Solun Türk’ü bir nebze seven
küçük fraksiyonları dışındaki belirleyici çoğunluğu için Kürtçü sempatizanlığı,
Türk adından nefret, Türk dünyasının adını bile ananlara duyulan sınırsız nefret, laiklik
taraftarlığından bile önde gelen bir belirleyicidir.
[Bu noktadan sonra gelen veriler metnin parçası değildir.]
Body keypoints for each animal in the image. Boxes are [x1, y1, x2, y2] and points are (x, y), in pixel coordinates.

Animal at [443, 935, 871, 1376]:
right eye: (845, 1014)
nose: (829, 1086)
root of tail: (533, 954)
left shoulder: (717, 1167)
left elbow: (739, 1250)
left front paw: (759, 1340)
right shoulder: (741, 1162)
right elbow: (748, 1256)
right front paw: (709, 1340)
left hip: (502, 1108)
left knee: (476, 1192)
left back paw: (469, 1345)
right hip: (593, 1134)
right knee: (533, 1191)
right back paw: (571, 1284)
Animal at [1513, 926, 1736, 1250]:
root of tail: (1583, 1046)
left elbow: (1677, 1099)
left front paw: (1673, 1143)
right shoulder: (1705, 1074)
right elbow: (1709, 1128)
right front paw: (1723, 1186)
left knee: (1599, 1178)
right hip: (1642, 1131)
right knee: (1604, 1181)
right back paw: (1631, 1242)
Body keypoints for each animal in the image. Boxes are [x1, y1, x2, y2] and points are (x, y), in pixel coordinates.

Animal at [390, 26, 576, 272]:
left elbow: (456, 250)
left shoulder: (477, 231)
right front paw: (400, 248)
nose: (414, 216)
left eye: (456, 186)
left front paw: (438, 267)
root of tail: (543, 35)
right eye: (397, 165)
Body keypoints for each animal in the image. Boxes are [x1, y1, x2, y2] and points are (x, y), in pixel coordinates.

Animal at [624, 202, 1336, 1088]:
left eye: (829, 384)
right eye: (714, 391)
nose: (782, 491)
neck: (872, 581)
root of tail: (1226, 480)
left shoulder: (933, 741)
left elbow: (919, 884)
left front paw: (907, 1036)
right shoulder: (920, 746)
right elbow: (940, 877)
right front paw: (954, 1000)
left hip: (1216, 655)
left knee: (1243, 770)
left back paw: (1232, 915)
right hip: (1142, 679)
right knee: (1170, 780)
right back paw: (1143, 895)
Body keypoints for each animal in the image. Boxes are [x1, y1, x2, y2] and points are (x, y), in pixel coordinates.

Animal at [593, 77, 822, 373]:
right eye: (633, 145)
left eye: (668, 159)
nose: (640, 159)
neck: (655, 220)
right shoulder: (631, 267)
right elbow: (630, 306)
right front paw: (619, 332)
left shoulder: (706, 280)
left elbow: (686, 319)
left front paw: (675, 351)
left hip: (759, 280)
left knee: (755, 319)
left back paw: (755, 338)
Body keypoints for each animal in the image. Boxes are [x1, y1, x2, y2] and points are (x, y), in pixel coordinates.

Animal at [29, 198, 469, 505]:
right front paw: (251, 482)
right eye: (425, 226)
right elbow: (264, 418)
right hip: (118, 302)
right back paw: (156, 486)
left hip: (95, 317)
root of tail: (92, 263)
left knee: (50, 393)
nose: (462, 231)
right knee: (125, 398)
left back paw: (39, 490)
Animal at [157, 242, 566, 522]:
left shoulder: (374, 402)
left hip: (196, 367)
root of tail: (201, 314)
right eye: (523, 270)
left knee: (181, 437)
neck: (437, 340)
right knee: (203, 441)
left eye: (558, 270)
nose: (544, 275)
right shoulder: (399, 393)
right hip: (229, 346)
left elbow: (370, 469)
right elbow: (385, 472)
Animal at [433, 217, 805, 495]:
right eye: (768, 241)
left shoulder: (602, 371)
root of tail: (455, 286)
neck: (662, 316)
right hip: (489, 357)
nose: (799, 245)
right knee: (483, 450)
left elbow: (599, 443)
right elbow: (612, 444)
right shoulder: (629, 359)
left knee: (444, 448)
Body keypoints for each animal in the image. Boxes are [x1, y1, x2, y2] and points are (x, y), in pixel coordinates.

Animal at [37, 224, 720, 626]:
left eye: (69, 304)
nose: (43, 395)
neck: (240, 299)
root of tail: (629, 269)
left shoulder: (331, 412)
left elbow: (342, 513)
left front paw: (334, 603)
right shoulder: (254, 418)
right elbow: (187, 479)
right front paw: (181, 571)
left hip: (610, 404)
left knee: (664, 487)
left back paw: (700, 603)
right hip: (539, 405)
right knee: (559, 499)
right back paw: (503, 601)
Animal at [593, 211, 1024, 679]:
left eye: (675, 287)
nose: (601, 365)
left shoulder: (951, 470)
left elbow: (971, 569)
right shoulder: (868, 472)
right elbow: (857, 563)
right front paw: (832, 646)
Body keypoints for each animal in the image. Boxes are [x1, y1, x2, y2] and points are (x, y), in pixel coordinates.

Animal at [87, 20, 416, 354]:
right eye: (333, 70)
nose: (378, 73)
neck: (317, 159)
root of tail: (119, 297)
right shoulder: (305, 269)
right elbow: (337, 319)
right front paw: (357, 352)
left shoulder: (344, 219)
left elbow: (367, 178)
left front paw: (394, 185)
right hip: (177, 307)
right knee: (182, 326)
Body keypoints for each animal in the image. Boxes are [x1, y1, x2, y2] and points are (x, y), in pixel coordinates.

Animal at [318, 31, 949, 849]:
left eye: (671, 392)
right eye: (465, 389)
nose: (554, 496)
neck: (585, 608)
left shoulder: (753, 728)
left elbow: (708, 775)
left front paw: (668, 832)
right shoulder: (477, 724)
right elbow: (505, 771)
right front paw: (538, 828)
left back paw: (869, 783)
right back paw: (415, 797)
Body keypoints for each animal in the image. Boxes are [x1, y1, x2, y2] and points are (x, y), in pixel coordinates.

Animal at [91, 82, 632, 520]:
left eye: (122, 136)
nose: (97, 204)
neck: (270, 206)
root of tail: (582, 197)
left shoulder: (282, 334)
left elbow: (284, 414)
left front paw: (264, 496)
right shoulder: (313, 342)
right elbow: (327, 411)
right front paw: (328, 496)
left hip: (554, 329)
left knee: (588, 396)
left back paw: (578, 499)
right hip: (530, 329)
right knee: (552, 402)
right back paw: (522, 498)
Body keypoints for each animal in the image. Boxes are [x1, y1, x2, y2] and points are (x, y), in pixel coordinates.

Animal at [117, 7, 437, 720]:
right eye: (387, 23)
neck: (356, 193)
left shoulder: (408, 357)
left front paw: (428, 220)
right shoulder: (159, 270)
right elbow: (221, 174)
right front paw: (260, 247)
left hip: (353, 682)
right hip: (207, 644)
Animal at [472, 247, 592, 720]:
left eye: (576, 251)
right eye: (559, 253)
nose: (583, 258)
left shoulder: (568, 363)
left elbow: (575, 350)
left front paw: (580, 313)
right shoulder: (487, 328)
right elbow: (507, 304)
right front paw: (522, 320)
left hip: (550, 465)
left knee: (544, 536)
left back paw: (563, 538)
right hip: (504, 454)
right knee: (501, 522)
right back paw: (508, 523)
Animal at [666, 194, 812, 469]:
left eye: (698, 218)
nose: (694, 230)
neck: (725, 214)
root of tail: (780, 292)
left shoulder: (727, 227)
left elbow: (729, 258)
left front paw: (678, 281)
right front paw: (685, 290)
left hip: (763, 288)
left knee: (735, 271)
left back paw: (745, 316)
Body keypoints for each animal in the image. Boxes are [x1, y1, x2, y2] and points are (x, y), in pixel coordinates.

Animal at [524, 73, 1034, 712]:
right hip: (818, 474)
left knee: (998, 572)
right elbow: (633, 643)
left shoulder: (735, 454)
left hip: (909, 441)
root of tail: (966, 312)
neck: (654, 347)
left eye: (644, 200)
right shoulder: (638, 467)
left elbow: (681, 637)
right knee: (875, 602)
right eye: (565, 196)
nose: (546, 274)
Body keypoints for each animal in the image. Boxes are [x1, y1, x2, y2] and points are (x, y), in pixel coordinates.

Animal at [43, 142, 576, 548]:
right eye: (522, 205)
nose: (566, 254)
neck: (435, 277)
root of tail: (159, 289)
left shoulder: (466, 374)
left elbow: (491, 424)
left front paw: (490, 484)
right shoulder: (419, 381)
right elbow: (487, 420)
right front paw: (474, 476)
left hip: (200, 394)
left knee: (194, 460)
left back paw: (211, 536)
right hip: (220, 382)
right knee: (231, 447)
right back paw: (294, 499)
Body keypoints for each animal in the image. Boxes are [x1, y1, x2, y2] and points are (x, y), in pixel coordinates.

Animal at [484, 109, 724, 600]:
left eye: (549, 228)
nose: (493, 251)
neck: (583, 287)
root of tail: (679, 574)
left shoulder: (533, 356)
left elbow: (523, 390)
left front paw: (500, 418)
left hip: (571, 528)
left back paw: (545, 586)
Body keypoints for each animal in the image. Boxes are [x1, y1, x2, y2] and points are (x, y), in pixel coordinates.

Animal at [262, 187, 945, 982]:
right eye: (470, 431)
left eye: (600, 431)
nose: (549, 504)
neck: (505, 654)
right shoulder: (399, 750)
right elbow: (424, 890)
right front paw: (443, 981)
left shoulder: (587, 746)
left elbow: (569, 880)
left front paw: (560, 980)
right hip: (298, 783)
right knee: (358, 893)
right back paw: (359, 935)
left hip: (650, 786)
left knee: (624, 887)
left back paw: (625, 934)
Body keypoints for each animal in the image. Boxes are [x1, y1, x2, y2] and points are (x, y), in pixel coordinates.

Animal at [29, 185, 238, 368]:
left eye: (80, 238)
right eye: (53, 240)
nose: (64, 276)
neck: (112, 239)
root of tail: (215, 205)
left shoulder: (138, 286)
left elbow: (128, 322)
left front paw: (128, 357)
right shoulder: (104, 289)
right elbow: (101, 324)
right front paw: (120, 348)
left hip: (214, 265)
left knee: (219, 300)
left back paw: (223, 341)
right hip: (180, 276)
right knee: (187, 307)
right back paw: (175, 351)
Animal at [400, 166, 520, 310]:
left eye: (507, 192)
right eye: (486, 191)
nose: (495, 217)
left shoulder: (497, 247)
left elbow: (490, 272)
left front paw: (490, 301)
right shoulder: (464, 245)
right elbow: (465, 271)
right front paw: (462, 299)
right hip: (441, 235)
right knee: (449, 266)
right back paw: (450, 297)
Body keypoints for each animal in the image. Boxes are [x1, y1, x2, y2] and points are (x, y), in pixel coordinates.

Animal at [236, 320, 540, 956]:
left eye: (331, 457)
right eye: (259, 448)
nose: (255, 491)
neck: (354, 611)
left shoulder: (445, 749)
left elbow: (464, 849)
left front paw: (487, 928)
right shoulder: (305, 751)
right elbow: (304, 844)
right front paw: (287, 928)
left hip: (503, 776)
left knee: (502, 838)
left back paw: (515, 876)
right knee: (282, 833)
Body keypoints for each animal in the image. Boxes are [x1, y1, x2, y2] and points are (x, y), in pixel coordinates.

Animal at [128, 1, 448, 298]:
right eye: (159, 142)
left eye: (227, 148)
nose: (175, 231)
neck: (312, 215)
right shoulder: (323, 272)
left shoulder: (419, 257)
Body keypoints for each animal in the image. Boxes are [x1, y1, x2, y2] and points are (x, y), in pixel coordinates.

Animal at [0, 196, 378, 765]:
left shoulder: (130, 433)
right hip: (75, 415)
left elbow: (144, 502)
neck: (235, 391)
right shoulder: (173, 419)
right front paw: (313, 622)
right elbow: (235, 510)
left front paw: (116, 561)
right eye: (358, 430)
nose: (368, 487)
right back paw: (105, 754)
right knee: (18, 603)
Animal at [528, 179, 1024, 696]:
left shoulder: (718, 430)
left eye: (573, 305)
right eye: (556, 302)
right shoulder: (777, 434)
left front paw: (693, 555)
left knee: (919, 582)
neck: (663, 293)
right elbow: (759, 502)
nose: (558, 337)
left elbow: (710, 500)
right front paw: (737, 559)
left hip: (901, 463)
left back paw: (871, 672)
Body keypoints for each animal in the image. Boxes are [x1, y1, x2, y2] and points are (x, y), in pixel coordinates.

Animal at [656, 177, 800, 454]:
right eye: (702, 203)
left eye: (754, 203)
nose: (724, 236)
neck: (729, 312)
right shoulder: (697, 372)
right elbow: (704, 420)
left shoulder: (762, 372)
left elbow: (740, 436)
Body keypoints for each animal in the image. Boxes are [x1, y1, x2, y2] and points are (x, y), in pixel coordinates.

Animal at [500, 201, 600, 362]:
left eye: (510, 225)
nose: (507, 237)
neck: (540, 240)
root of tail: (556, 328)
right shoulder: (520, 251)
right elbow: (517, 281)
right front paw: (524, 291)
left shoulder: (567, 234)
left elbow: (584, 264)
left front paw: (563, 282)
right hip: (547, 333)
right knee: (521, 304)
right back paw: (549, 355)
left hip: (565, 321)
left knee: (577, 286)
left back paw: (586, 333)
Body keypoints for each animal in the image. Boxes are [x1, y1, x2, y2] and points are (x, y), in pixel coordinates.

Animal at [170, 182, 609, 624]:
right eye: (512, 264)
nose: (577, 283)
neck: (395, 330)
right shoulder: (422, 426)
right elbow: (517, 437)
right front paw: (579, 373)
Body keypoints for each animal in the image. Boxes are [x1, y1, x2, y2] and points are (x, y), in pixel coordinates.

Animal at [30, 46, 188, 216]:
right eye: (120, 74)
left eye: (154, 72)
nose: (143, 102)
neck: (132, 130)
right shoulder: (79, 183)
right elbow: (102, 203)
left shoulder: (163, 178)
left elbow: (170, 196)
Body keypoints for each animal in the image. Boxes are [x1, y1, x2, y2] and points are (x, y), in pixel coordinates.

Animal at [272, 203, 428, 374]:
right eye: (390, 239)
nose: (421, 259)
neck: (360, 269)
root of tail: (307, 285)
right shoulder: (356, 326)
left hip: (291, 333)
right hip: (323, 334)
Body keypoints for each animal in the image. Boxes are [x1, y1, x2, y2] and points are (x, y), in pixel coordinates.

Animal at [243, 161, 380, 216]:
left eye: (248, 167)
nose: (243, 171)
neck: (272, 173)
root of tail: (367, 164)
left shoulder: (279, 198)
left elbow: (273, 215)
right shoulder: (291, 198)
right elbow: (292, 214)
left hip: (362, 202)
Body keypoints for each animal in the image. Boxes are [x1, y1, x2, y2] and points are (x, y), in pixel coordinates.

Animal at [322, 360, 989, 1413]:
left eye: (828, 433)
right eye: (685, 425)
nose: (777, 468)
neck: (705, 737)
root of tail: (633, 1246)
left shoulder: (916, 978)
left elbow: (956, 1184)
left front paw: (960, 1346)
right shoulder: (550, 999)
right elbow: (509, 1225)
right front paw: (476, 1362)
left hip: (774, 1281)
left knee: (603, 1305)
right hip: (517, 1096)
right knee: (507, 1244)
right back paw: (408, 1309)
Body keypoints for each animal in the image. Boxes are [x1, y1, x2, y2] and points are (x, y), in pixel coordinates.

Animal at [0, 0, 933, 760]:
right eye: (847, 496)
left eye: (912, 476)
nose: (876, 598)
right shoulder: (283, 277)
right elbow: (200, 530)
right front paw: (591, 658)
Kısacası Türkiye özelinde sol, “ Türk halkının
menfaatlerini diğer herkesten önce tutmak, Türk egemenliğini kesin ve
tartışmasız bir biçimde savunmakla” ilgisiz, enternasyonalist/hümanist ve kollektivist
bir yabancılaşma kampıdır.
Sağ bu tabloda nereye oturur? Sağ
ideolojik olarak Türkiye’de solun karşıtı mıdır? Bu soruya “Evet” diye cevap
veremiyoruz. Çünkü Türkiye’de sağın, “sosyalizm karşıtılığıyla” ilgisi bile
yoktur. Türkiye’de sağ, devletin imkânlarının siyasetçilerce alabildiğine keyfi
kullanılması ve sömürülmesini benimsemesiyle fiilen sosyalist bir görünüm arz
eder.
Türkiye’de sağın sosyoekonomik
tercihi liberalizm değildir; konformizm ve plütokrasidir. Türkiye’de sağ seçmen
davranışı, bu yapıya herhangi bir yerinden eklemlenip onu mümkün olduğunca
korumaya dayalı bir muhafazakârlıktan ibarettir ki bunu da dini müşevviklerle
aklamağa ve sürdürmeğe çalışır.
Dinin temelinde, Türk insanının
kendi milletine duyduğu sevgiyi onaylayacak bir şey bulunmadığından ya da
mevcut din uygulamalarından ve anlayışından artık böyle bir yorum elde
edilemeyeceğinden dolayı da “sağı” beli
rleyen insan karakteristiği, “devletin, kanunların dine göre düzenlenmesini isteyen” şeriatçı tipolojisini destekler.
Keza MHP’nin siyasal İslâmcılıkla asimile edilmiş
seçmenleri de dahil olmak üzere “sağ seçmenin” Türkçülüğün doğal ilgi alanı
olan Türk Dünyasıyla da bir ilgisi yoktur.
Bunun yanı sıra Kürt Hizbullahının
veya Nurcu diğer tarikatların sözde PKK’ya
karşı kullanılması hilesiyle aslında Kürtçülüğün şeriatçı kolunun bölücülüğünü
destekleyen de kendisini dinle gösteren sağ siyasetti. Sol Türkiye’nin bir kısmını “Kürdistan” diye anmakta beis görmezken şeriatçı sağ da
aynı bölücülüğün popülizmini dine dayanarak sürdürdü.
Her iki kamp da Türkiye’nin Türklere ait olmadığı söyleminde
buluşuyordu.
Türkiye özelinde sağ ve sol,
kendilerini oluşturan batılı kavramsallığa uzak kalmış, buna karşılık gelişmiş
ülkelerin kendilerine telkin ettiği değerlerle refleksler gösteren kesin
inançlı, cahil, birer mankurt sürüsüdür.
Dolayısıyla Türkiye’de
sağcı-solcu tartışması derinliksiz, ezbere bir tartışmadır. Bu saçma ve sığ
kavramsallaştırmayla bir kör dövüşü dışında elde edebileceğimiz hiçbir şey yoktur.